- [PROVIDED PASSAGE]:
-- Opening Marker --

Thursday, September 08, 2005

The tragedy of too much warning

I've blogged so little about Katrina simply because...well, if you don't feel like you have anything to say that a thousand other people haven't already said, why bother? I didn't even know it was happening until it was over, because I was off in Central Asia without internet access.

I did read an interesting piece, though: Jesse Walker on how ordinarily, disasters bring out the best in people; though clearly we saw much less of that in New Orleans than we could have hoped. For all the carrying on about the failure of various levels of government in New Orleans, the truth is that periodically situations arise when the government simply can't be there, and, in Walker's excellent phrase, "...the vast majority of the rescues will be accomplished by the real first responders -- the victims themselves." The failure in New Orleans is, first and foremost, a failure of the people in New Orleans. Or, rather -- and this is a critical distinction -- a failure of the particular people who were still in New Orleans when Katrina got there.

-- Closing Marker --

- [WORK ITEM A]: Copy word for word the lines of the records between the line holding "### Proposed Change" and the line holding "Change the first", inclusive.

- [DATA]:
-- Opening Marker --

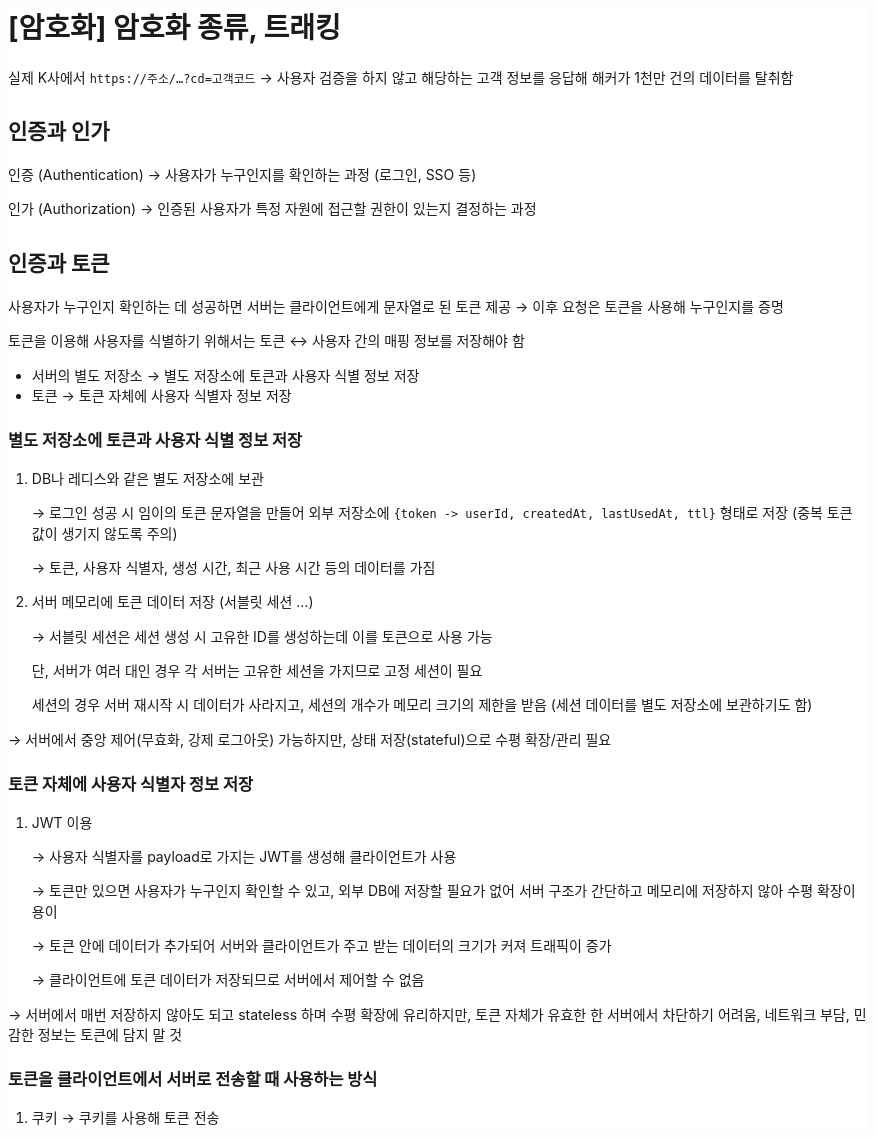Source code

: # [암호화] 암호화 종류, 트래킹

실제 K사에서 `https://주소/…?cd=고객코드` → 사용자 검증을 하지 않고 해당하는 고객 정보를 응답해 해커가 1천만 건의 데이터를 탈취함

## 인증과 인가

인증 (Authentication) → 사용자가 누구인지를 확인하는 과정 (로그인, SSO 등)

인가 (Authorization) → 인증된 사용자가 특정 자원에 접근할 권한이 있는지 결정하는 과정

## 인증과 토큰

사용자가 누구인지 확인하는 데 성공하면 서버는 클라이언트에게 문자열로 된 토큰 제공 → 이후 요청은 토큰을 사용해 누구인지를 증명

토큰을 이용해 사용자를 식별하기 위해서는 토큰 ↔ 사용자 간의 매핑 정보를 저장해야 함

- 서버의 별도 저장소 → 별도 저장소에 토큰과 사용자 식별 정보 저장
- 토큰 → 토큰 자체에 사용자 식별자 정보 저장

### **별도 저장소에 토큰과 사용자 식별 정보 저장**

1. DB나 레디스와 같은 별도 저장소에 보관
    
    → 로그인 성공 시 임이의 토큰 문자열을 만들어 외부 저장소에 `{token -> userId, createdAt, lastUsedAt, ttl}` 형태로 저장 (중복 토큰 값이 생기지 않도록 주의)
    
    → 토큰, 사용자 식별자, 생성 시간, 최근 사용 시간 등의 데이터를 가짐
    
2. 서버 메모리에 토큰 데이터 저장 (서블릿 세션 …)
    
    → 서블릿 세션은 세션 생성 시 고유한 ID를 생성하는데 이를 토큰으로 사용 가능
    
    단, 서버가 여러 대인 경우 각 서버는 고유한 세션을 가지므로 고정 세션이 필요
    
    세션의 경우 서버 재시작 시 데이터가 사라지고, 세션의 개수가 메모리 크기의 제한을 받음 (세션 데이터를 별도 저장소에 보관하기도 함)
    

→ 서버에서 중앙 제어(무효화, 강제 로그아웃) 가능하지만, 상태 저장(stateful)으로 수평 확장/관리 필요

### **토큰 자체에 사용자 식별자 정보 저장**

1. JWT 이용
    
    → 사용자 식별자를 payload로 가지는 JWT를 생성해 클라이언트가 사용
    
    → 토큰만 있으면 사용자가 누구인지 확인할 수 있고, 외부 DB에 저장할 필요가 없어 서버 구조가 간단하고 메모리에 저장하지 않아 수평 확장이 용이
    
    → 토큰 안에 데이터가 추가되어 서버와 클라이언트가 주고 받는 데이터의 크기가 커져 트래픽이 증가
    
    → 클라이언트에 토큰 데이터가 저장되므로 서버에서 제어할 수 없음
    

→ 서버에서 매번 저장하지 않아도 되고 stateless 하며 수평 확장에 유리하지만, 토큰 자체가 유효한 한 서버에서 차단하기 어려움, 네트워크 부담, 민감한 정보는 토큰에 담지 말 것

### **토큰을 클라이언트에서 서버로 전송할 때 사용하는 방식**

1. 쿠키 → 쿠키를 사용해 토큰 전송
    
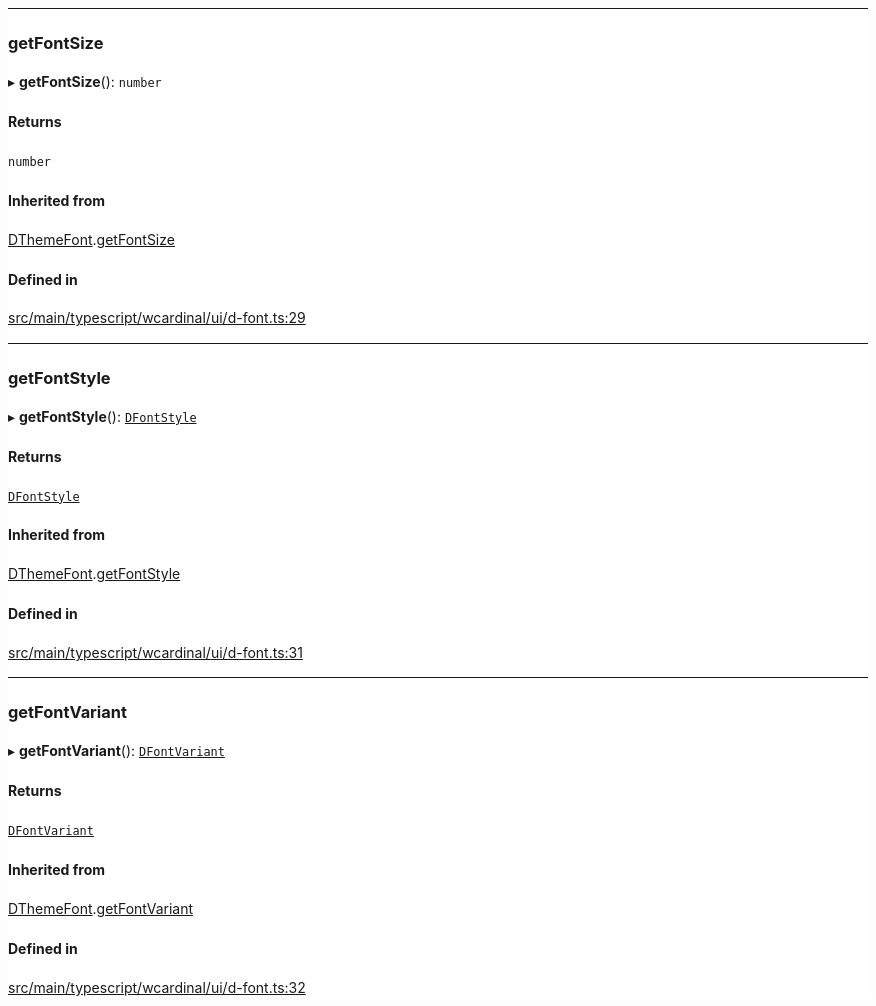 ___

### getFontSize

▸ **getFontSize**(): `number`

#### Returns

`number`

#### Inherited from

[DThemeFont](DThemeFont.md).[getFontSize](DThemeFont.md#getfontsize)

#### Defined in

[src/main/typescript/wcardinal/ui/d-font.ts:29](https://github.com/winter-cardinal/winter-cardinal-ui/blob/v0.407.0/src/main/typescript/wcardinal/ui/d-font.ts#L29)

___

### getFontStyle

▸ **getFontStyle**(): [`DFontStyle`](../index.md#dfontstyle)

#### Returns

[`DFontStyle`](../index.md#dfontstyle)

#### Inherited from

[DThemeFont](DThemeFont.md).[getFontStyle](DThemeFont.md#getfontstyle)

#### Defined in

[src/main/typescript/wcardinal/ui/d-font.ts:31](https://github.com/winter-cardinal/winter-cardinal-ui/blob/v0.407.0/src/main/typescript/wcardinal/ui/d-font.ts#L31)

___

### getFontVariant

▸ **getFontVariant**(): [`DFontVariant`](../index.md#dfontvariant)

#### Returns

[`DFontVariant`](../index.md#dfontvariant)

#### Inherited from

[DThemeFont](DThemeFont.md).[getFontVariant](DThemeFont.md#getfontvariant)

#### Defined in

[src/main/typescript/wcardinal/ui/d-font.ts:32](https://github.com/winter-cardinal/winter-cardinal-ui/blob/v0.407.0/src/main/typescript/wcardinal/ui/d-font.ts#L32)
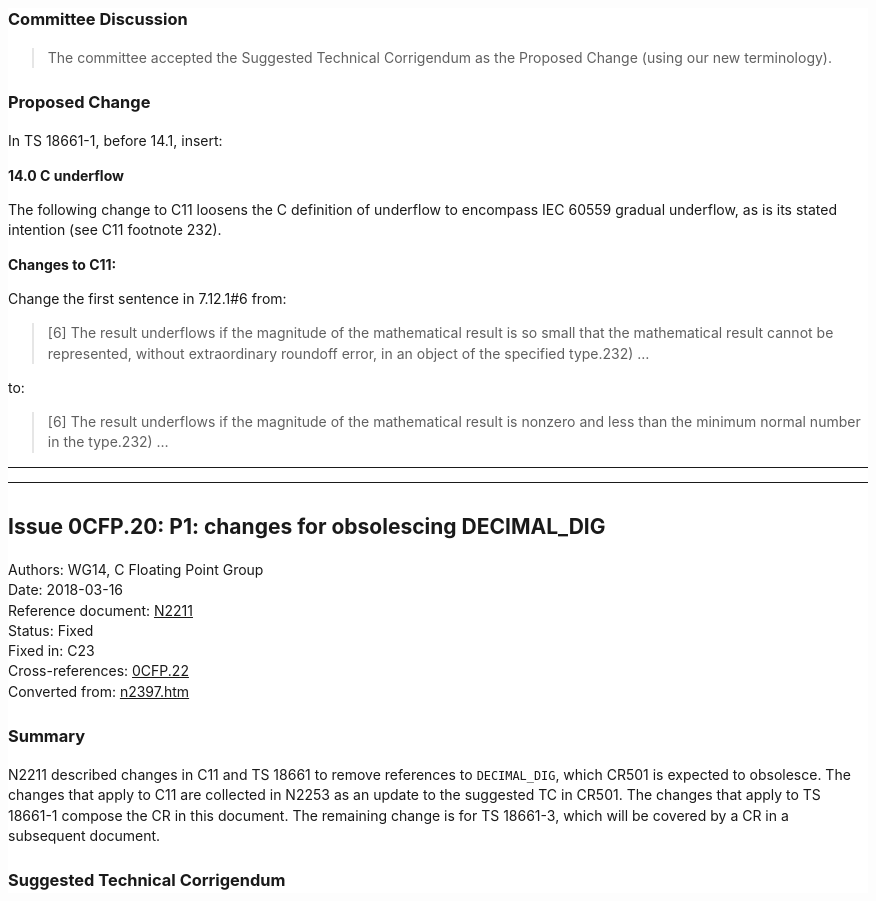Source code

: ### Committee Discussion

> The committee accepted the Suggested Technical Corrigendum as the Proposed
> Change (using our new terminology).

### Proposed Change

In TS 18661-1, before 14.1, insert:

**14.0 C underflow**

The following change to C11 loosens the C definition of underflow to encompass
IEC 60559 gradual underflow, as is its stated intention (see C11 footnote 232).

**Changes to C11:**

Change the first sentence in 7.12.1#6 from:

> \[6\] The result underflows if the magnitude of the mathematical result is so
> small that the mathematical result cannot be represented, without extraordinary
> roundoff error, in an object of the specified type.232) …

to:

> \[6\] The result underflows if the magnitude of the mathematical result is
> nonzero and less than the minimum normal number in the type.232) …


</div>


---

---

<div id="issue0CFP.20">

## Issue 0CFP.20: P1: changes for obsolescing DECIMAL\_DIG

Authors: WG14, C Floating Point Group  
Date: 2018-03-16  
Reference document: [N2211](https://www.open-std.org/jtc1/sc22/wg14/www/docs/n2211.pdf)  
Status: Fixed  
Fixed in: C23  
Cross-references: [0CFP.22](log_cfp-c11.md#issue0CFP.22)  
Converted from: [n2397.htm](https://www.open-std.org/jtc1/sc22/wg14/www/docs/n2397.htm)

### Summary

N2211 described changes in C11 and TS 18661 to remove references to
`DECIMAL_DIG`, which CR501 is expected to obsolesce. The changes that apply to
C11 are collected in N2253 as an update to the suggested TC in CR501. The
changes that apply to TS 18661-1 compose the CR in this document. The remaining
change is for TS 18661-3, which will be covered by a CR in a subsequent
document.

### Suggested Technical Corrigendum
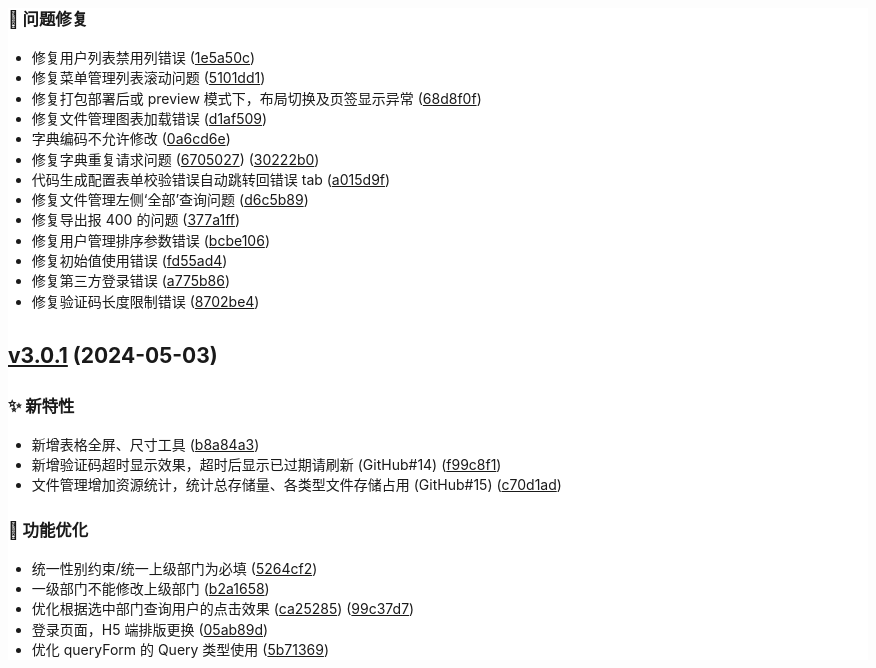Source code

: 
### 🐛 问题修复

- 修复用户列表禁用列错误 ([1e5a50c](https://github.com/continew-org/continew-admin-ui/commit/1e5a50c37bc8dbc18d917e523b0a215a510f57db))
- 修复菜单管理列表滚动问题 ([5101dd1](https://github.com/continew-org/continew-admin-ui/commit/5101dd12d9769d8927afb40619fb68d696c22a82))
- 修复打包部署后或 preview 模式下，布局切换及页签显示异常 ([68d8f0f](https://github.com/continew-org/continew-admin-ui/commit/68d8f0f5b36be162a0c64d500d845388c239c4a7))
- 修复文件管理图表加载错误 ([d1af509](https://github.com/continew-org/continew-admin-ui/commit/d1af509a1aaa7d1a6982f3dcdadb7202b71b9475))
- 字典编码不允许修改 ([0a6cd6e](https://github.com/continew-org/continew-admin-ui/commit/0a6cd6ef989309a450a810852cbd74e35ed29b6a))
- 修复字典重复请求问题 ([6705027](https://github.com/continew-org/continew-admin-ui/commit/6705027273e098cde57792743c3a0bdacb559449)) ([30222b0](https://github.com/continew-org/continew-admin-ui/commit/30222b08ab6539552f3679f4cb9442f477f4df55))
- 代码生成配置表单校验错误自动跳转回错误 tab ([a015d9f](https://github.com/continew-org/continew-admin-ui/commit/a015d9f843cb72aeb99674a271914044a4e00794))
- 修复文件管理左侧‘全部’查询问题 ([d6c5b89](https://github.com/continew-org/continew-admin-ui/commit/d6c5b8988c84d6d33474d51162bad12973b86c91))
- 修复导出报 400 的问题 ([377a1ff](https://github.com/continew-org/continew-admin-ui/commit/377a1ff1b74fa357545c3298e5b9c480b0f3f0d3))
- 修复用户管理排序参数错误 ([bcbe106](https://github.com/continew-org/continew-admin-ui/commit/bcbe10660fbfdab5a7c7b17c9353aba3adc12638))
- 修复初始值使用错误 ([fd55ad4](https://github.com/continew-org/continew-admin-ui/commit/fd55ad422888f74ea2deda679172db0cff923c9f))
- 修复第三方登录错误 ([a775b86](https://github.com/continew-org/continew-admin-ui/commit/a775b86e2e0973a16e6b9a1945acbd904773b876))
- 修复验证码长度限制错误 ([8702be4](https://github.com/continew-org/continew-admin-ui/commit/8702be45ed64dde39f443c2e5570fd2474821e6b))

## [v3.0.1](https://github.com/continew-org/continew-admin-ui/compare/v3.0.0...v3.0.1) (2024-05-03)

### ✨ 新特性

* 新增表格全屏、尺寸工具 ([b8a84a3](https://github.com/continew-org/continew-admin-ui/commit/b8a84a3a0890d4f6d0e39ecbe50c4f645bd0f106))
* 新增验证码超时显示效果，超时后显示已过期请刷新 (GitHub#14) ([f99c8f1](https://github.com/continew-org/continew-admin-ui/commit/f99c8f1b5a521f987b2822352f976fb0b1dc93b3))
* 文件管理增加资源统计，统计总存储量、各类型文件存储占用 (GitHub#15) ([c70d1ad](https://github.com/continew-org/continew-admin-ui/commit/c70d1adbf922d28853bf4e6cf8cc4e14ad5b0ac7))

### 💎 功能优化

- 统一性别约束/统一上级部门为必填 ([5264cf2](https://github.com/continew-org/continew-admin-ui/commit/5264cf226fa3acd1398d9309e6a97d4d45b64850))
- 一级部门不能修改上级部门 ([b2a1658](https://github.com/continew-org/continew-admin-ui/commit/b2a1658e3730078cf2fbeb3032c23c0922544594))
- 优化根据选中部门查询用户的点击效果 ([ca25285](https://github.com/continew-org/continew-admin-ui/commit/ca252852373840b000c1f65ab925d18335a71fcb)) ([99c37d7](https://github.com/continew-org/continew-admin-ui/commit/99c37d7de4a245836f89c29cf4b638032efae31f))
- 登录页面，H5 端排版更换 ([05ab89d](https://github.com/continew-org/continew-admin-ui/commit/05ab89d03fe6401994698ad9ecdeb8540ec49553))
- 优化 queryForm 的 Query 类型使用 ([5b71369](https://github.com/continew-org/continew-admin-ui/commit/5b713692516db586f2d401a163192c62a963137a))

-- Closing Marker --

- [WORK ITEM B]: In the blog post about Katrina, where was the writer while the storm was happening?

- [TASK OUTPUT A]:
### Proposed Change

In TS 18661-1, before 14.1, insert:

**14.0 C underflow**

The following change to C11 loosens the C definition of underflow to encompass
IEC 60559 gradual underflow, as is its stated intention (see C11 footnote 232).

**Changes to C11:**

Change the first sentence in 7.12.1#6 from:

- [TASK OUTPUT B]: Off in Central Asia without internet access.